A lot of people have shown interest in learning the skill, seeing insider work clips, inquire about the materials and any tips. I always make it a point to keep sending out work in progress photos to my customers, to have them be a part of my journey of creating something amazing.

So it is my overall opinion that this art form and my business will grow with time. I haven’t really invested much in marketing and advertising. Our growth has mostly been organic and word of mouth based and it has already been overwhelming! As of now, for the time that I am able to commit to my brand- staying niche and small and working on increasing the range of products I offer and portraits I have for showcase, is the direction I want to work in.

That said, I do believe with the right tools, continued high quality of the product and increased effort in maintaining a good relationship with the customer, there is great scope for the brand!

7. Do you see hope in the small businesses in India? What would you like to add?

I do see a recent increase in the appreciation for handmade/unique/customised products in our Indian markets. So for my particular product line, I do see hope!

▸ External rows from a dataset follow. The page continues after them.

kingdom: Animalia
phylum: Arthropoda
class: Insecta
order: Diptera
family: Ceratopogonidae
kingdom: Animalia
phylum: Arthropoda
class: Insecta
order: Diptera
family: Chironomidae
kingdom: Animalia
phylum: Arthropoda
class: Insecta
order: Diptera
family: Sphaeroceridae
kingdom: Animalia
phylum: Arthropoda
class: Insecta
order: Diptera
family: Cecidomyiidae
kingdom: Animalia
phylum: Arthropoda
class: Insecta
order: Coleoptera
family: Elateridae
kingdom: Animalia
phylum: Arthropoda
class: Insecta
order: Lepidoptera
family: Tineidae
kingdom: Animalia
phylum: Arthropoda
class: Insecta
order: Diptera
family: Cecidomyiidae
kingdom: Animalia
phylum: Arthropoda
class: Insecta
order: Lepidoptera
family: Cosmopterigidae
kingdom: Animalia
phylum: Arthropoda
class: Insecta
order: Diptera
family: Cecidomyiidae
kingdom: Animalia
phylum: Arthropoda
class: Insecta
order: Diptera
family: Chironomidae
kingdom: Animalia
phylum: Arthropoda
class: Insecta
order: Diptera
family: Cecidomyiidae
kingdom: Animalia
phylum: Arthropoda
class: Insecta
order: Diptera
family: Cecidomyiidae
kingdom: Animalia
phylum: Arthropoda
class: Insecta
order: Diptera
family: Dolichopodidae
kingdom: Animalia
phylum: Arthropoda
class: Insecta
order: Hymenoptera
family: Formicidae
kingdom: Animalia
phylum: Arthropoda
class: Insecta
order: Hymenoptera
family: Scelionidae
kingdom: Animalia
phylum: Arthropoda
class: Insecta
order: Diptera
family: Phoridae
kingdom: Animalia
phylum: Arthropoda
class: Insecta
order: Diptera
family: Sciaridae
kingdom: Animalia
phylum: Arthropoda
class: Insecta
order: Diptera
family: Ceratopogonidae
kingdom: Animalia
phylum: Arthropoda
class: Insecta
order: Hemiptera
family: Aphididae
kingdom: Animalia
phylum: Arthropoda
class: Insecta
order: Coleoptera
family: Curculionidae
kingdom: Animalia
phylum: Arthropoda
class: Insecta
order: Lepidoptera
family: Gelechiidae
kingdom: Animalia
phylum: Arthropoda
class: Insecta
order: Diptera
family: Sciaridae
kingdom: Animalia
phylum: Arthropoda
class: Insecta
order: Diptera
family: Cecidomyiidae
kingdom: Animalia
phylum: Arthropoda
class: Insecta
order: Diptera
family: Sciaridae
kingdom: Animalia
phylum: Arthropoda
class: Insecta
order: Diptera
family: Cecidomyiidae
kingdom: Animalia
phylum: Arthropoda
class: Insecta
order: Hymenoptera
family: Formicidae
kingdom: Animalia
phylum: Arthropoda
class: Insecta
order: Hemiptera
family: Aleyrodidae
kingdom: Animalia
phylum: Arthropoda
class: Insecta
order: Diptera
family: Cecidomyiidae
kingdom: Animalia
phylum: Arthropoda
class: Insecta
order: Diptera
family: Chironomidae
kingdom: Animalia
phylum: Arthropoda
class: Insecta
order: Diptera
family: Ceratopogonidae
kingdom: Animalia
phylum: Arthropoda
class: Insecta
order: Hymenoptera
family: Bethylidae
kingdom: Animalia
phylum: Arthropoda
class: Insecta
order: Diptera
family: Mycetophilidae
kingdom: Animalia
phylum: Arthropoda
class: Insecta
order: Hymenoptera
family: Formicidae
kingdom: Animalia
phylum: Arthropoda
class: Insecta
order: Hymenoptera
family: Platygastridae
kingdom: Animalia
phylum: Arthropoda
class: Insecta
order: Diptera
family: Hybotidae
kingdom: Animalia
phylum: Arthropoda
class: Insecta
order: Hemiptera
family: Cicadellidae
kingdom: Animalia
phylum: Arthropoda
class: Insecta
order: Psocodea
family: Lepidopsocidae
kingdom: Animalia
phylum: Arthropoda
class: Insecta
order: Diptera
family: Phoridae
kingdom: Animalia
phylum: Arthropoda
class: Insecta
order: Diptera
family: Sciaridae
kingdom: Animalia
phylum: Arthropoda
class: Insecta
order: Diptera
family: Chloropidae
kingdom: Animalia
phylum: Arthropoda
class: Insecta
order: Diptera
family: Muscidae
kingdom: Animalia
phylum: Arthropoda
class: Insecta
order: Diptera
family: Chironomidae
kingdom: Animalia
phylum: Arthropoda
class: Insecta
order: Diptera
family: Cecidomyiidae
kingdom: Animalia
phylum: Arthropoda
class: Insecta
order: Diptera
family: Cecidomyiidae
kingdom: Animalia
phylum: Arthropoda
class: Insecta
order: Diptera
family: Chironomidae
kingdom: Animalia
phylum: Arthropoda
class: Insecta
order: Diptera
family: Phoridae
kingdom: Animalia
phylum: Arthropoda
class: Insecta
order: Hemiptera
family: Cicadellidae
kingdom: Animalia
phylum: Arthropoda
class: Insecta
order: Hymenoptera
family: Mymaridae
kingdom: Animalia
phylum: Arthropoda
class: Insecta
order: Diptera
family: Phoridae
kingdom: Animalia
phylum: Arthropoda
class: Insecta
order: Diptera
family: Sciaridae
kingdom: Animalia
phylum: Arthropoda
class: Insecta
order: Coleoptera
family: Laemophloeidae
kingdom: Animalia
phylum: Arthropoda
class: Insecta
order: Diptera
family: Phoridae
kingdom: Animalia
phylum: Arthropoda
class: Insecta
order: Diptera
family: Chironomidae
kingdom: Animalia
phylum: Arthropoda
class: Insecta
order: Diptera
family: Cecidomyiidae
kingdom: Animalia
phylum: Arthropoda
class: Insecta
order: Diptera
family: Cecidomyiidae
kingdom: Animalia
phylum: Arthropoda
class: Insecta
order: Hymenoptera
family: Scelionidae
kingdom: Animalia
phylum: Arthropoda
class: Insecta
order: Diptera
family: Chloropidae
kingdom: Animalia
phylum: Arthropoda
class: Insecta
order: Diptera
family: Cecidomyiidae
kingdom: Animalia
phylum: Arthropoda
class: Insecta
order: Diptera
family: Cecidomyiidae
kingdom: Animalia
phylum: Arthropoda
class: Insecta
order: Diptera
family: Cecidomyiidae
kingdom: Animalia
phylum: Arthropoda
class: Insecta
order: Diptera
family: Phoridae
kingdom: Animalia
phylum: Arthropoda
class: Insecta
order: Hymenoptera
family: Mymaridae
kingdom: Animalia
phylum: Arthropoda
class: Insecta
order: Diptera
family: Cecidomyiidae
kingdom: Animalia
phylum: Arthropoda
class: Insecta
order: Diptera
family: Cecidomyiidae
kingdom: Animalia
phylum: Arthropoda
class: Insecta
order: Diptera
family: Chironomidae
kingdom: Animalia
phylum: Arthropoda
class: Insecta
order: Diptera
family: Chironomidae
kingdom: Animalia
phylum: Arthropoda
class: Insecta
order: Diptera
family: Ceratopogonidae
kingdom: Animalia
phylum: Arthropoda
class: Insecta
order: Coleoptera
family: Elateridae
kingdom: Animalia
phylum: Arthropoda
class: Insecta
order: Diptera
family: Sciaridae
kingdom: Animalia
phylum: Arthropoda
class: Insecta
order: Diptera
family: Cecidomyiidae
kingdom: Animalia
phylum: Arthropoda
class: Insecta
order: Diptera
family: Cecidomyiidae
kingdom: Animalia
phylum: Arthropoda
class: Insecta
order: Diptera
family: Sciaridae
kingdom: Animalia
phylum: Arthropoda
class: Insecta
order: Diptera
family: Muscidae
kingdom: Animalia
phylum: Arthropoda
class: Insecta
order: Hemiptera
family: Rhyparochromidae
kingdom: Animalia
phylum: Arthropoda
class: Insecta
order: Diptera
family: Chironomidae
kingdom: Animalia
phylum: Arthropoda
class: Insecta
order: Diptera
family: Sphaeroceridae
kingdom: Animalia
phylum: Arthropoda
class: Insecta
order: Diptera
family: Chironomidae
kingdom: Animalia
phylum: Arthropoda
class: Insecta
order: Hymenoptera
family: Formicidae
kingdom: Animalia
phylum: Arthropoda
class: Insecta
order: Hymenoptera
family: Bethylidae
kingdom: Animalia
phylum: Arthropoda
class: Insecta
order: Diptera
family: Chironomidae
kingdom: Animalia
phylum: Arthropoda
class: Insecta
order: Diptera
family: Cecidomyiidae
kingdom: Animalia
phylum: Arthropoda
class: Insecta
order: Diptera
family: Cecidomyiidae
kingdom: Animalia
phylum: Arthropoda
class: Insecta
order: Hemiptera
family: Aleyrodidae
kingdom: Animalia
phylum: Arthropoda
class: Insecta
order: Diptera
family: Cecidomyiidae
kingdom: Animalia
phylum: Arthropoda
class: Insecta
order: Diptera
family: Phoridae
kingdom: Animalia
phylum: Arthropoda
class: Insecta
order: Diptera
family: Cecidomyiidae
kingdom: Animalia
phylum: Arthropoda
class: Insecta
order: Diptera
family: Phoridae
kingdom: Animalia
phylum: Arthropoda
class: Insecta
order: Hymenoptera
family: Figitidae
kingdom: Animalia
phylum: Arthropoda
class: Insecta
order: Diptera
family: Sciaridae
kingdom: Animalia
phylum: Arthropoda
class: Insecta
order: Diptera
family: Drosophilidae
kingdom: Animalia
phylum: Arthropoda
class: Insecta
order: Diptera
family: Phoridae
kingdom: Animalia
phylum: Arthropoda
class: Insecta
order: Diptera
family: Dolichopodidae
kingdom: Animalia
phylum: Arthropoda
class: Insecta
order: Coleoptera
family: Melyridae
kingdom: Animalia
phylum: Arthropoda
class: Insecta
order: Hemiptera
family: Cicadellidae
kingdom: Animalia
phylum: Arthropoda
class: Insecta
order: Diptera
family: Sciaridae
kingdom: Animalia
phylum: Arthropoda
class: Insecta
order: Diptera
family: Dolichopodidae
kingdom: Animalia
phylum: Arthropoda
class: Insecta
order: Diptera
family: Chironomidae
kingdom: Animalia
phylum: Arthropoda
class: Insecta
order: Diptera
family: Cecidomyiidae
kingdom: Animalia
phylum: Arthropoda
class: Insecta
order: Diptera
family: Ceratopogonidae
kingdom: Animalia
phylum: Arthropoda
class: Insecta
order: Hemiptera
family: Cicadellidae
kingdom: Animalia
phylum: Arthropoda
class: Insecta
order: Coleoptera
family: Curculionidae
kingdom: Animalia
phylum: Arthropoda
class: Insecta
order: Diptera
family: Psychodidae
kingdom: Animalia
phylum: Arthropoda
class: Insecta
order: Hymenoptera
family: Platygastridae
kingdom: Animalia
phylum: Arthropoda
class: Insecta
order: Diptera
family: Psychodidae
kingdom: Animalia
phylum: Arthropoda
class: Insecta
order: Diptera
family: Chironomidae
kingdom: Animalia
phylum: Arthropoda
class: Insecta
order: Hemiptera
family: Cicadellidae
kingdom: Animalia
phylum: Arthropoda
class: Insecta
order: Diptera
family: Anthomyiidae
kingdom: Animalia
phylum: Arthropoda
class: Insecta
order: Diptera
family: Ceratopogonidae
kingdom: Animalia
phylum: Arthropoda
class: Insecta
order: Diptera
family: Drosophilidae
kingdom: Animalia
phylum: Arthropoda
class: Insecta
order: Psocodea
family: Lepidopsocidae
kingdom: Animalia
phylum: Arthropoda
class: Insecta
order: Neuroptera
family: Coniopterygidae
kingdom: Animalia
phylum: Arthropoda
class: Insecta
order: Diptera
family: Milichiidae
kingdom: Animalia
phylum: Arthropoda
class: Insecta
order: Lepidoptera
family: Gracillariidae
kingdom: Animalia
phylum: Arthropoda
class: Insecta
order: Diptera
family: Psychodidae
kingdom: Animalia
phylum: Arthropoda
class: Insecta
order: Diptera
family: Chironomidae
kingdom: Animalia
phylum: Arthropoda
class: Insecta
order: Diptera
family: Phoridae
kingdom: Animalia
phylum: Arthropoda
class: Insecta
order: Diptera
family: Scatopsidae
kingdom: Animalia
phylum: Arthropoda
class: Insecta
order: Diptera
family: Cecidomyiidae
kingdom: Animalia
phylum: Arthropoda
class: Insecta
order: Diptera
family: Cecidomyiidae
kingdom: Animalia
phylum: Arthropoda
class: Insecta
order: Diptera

While it is a hard and a risky field to be in, owning your own business is a matter of pride and can be very rewarding as long as one continues to be ambitious, hardworking, slightly street smart and always authentic.

I see so many small businesses take off and become big ones! The entrepreneurial spirit in this country is honestly worth commending and I feel excited at the prospect of being a part of it.

8. Any experience you would like to share in this creative journey of yours that inspires you and so will do the readers of this blog?

"The lockdown was that opportunity for me that knocked my door when I least expected! The first 14 days however, were my most unproductive ever"

One day, I found my old art material from exhibition days and there was so much of it. (The first phase of orders, I didn’t even need to go out and buy more material!) I started to make things simply to better spend my time; now all my time I spend thinking about making new things!

The general level of productivity and the morale of my house has changed. Sometimes I get swamped with work and my mom comes to rescue helping me cut strips and arrange things and my dad volunteers to help me with the accounting and delivery. They are my constant supporters and most critical critiques!

The day I got my first commercial order, after I removed all indications of me donating to a charity, from someone I didn’t know personally, off Instagram is a milestone I’ll always cherish! It is the day I felt most validated and inspired, to do more and be more!

More About Arshia: Arshia Jolly was born and brought up in Delhi. She recently turned 22 and is currently in her final years of MBBS in Mangalore. She is trained in Hindustani classical vocal (3yrs) and also in the classical dance form of Bharatnatyam (10 years). Arshia enjoys staying busy and investing in all types of art forms, since very early childhood.